====== Data shown

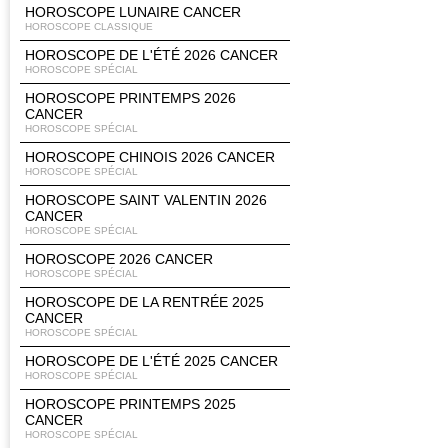
HOROSCOPE LUNAIRE CANCER
HOROSCOPE CLASSIQUE
HOROSCOPE DE L'ÉTÉ 2026 CANCER
HOROSCOPE SPÉCIAL
HOROSCOPE PRINTEMPS 2026
CANCER
HOROSCOPE SPÉCIAL
HOROSCOPE CHINOIS 2026 CANCER
HOROSCOPE SPÉCIAL
HOROSCOPE SAINT VALENTIN 2026
CANCER
HOROSCOPE SPÉCIAL
HOROSCOPE 2026 CANCER
HOROSCOPE SPÉCIAL
HOROSCOPE DE LA RENTRÉE 2025
CANCER
HOROSCOPE SPÉCIAL
HOROSCOPE DE L'ÉTÉ 2025 CANCER
HOROSCOPE SPÉCIAL
HOROSCOPE PRINTEMPS 2025
CANCER
HOROSCOPE SPÉCIAL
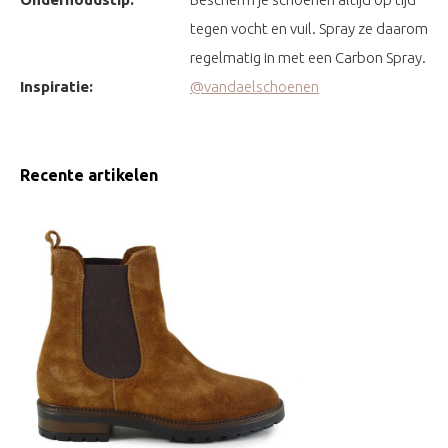
tegen vocht en vuil. Spray ze daarom
regelmatig in met een Carbon Spray.
Inspiratie:
@vandaelschoenen
Recente artikelen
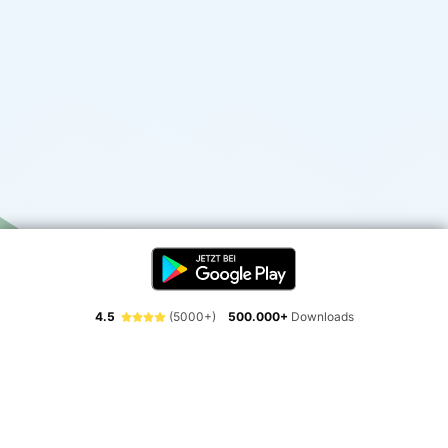
4.5
(5000+)
500.000+
Downloads
Erlebe die Freiheit der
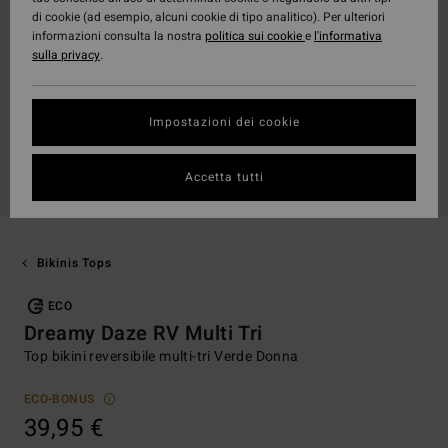
di cookie (ad esempio, alcuni cookie di tipo analitico). Per ulteriori
informazioni consulta la nostra
politica sui cookie
e
l'informativa
sulla privacy
.
Impostazioni dei cookie
Accetta tutti
Bikinis Tops
ECO
Dreamy Daze RV Multi Tri
Top bikini reversibile multi-tri Verde Donna
ECO-BONUS
39,95 €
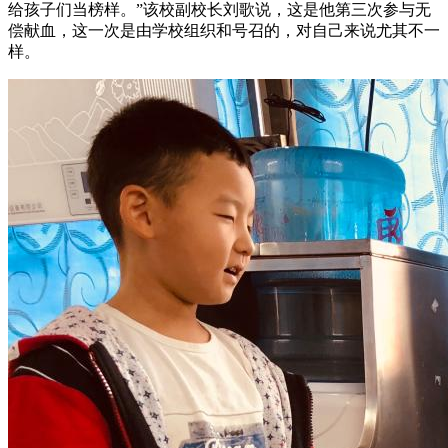
给孩子们当榜样。”该校副校长刘歌说，这是他第三次参与无
偿献血，这一次是由学校组织和号召的，对自己来说尤其不一
样。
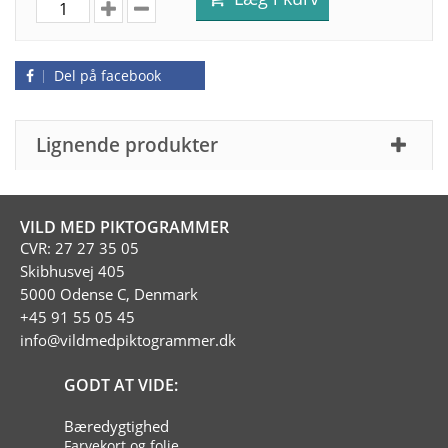
Del på facebook
Lignende produkter
VILD MED PIKTOGRAMMER
CVR: 27 27 35 05
Skibhusvej 405
5000 Odense C, Denmark
+45 91 55 05 45
info@vildmedpiktogrammer.dk
GODT AT VIDE:
Bæredygtighed
Farvekort og folie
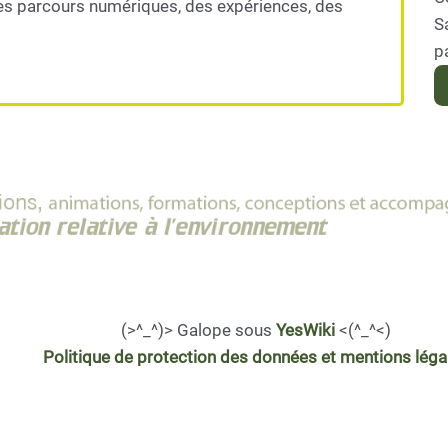
es parcours numériques, des expériences, des
S
p
(>^_^)> Galope sous
YesWiki
<(^_^<)
Politique de protection des données et mentions léga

============

▸ What you need to do
Change "Downloads" to "Installs" in the item lines starting with the line with "tegen vocht en vuil. Spray ze daarom" and going on through the line with "Erlebe die Freiheit der", then output only those lines with nothing else altered. Leave the pictures out.

▸ Result
tegen vocht en vuil. Spray ze daarom
regelmatig in met een Carbon Spray.
Inspiratie:
@vandaelschoenen
Recente artikelen
4.5
(5000+)
500.000+
Installs
Erlebe die Freiheit der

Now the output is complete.